= Beginning of Section =
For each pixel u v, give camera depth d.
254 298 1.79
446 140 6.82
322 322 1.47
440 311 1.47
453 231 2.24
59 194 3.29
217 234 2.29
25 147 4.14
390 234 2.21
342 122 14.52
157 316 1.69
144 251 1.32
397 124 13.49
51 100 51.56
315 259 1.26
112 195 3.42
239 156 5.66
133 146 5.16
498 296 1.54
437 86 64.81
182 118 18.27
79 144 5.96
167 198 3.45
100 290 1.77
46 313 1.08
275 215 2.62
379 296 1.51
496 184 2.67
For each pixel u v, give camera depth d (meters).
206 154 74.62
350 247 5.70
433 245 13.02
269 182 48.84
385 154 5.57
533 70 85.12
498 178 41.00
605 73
= End of Section =
TASK DESCRIPTION: All lines above containing the string "each" are to be collected.

PROBLEM SOLUTION:
For each pixel u v, give camera depth d.
For each pixel u v, give camera depth d (meters).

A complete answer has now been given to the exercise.